## [Task prompt]
Below are records; report the number of lines among them that include the word "size", and nothing further.

## [The data]
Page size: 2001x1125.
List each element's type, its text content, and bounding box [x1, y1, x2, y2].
* * *
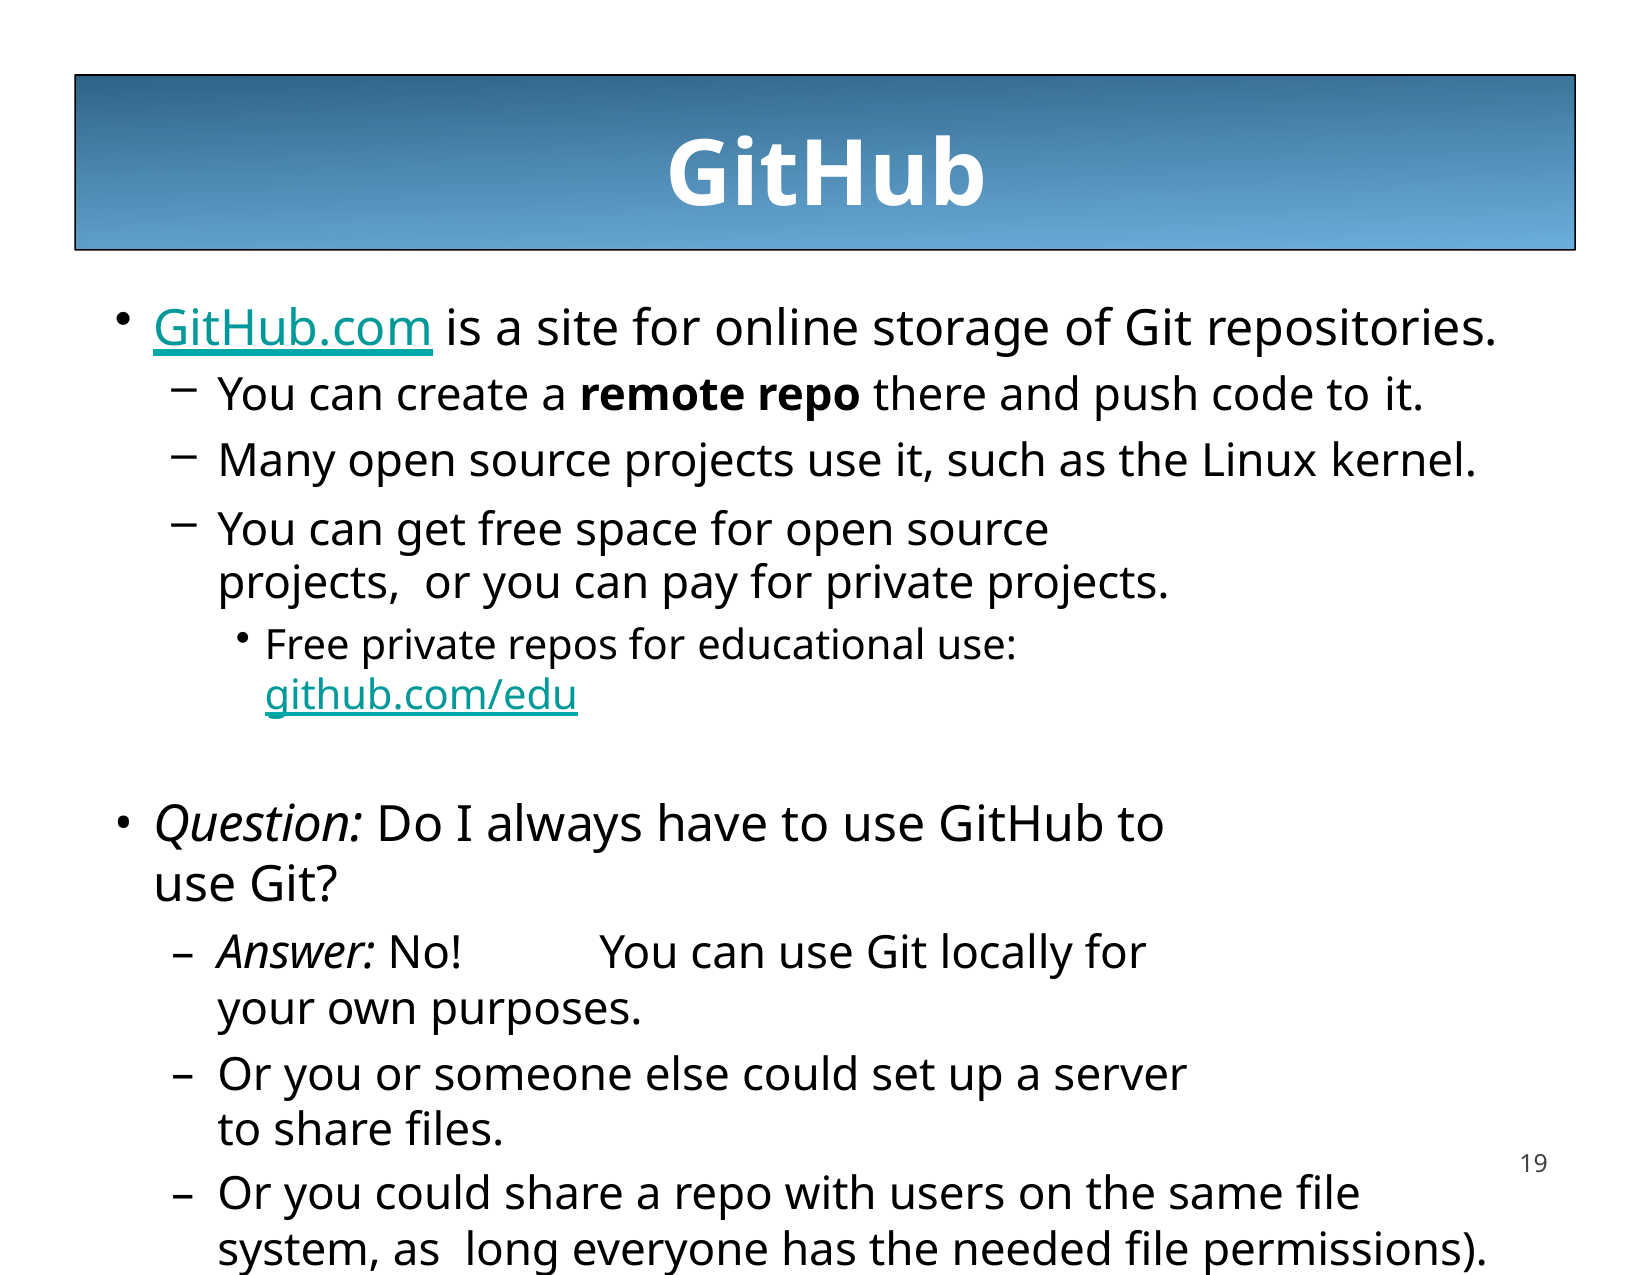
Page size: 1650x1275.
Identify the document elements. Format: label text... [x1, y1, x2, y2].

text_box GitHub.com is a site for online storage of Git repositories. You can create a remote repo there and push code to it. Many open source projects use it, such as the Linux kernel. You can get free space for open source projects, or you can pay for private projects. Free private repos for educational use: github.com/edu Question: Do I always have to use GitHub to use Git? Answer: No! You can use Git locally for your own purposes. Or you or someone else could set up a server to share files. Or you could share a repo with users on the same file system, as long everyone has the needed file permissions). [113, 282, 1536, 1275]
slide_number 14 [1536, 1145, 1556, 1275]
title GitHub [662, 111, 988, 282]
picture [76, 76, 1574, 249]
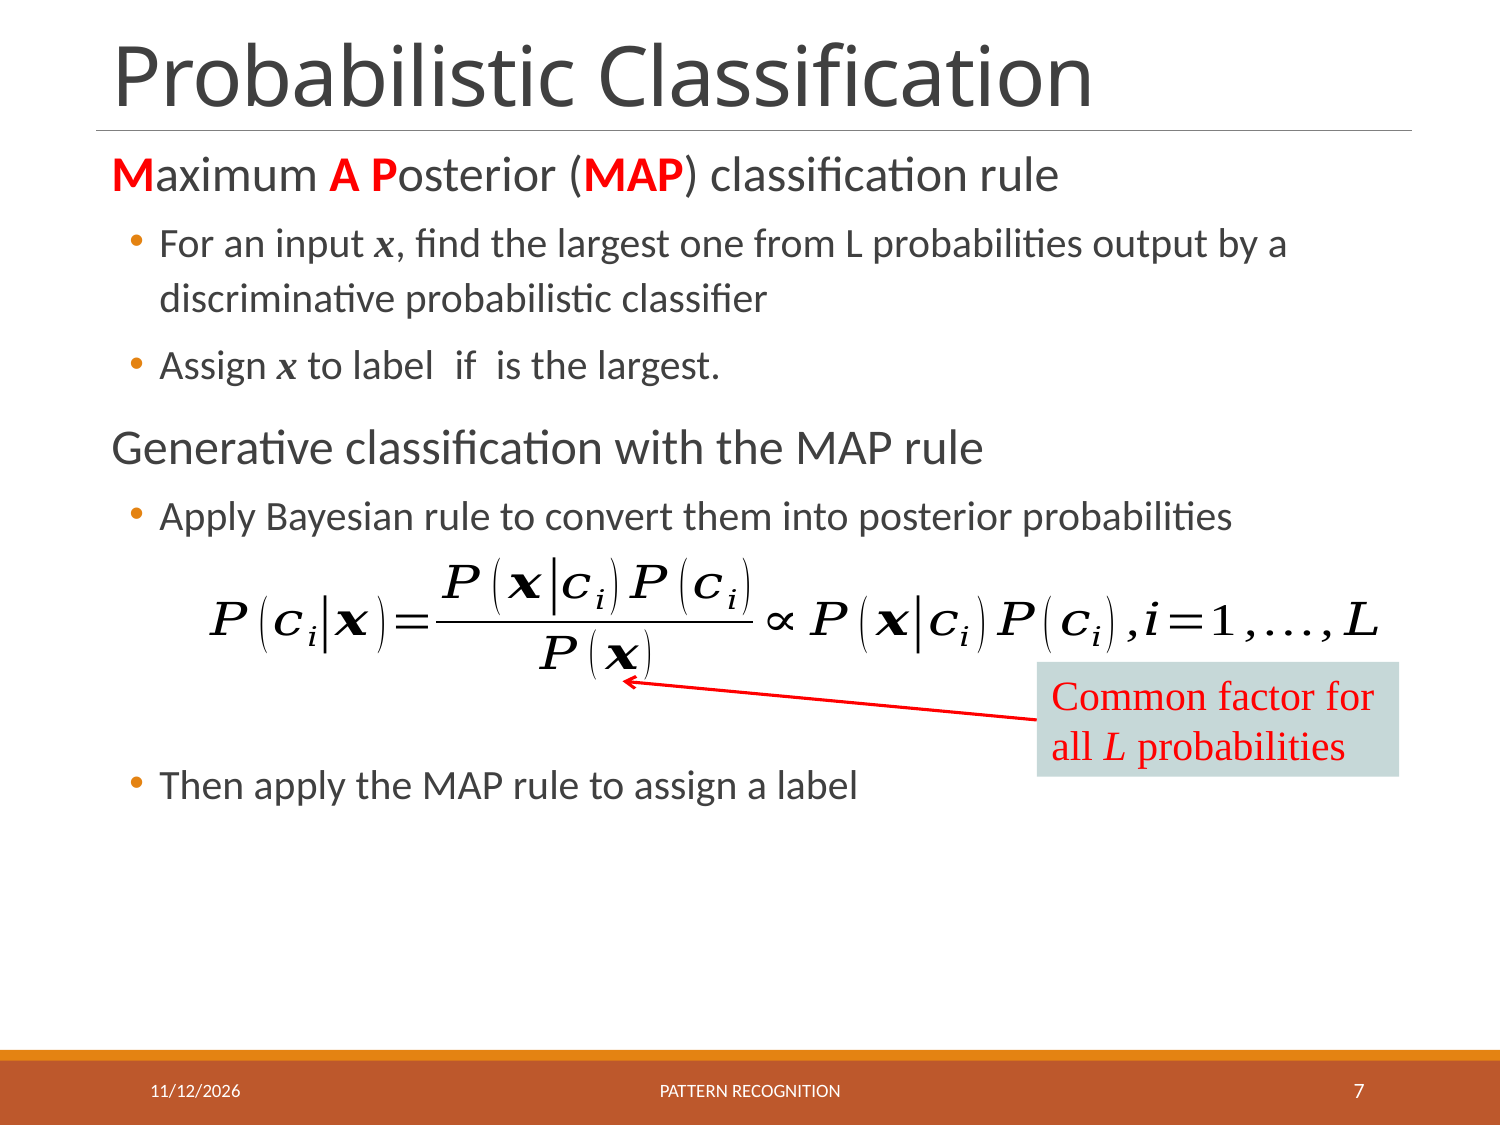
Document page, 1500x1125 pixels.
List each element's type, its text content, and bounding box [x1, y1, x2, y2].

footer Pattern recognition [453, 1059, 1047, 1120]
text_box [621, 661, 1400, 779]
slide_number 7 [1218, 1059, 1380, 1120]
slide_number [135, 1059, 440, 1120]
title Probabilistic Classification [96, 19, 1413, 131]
--
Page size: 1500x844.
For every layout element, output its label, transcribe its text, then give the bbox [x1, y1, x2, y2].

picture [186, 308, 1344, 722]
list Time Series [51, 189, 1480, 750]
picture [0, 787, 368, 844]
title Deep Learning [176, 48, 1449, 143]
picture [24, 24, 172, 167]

## [Task output]
3